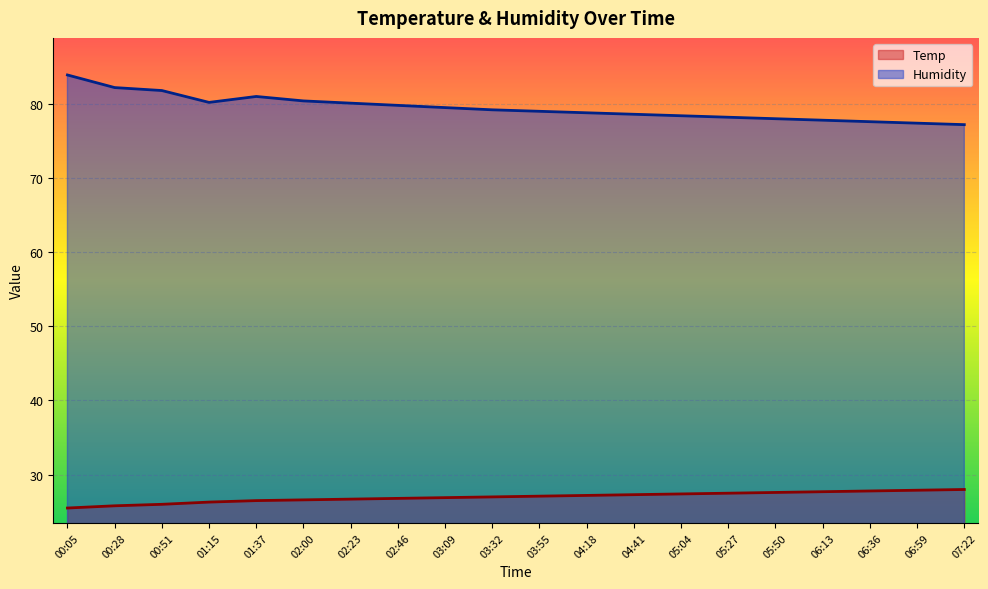

How many lines are shown in the chart?

2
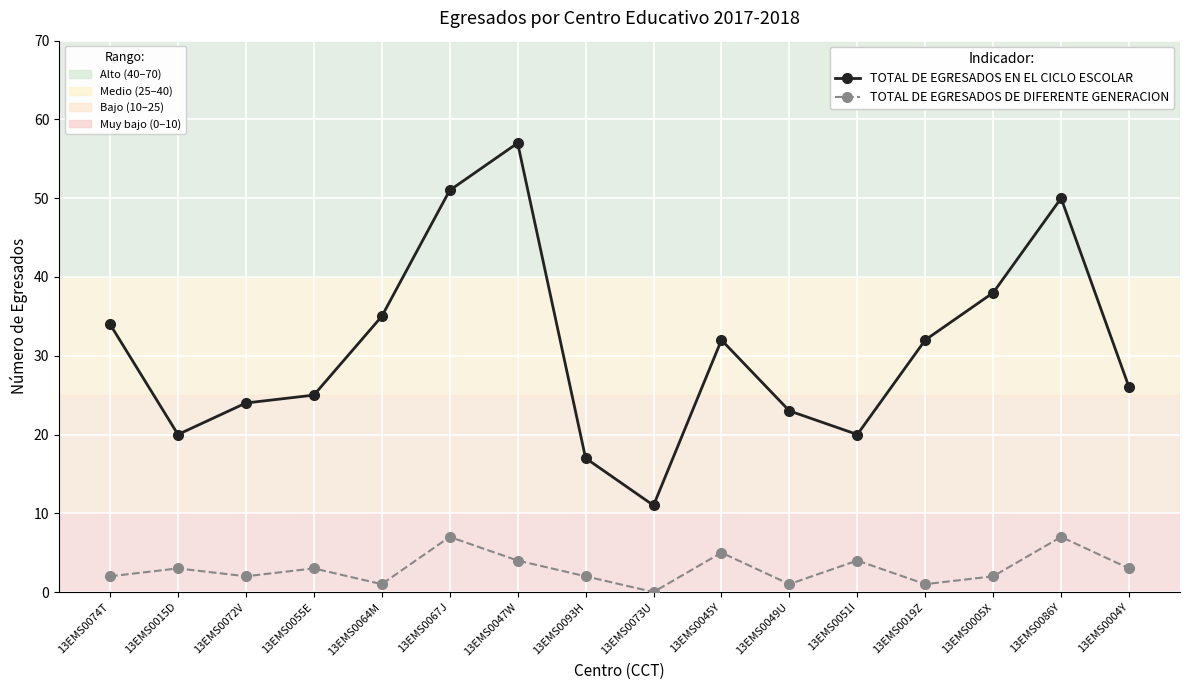

What position from the left is 13EMS0086Y?

15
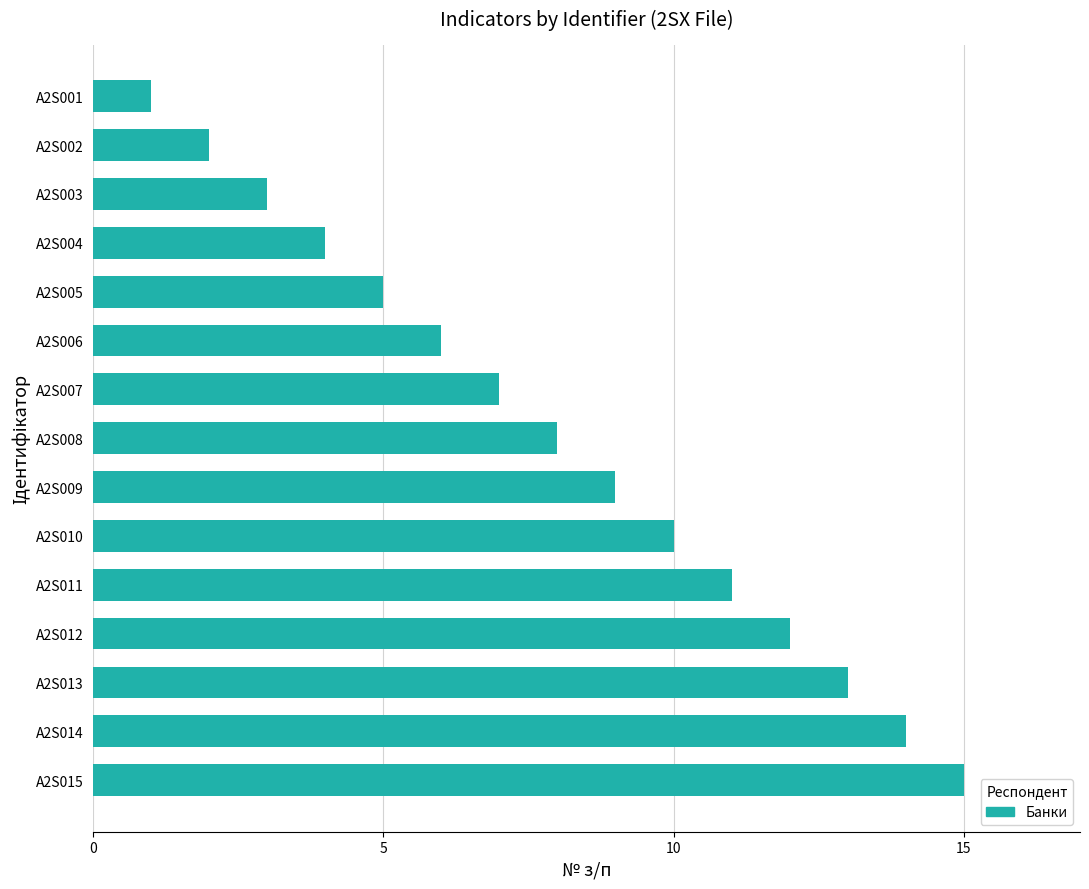

At which category does the chart reach its peak across all series?

A2S015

◆ Directions
Print the entire listing above line for line, leaving out the pictures.

◆ Worked solution
How many lines are shown in the chart?

2

What position from the left is 13EMS0086Y?

15

At which category does the chart reach its peak across all series?

A2S015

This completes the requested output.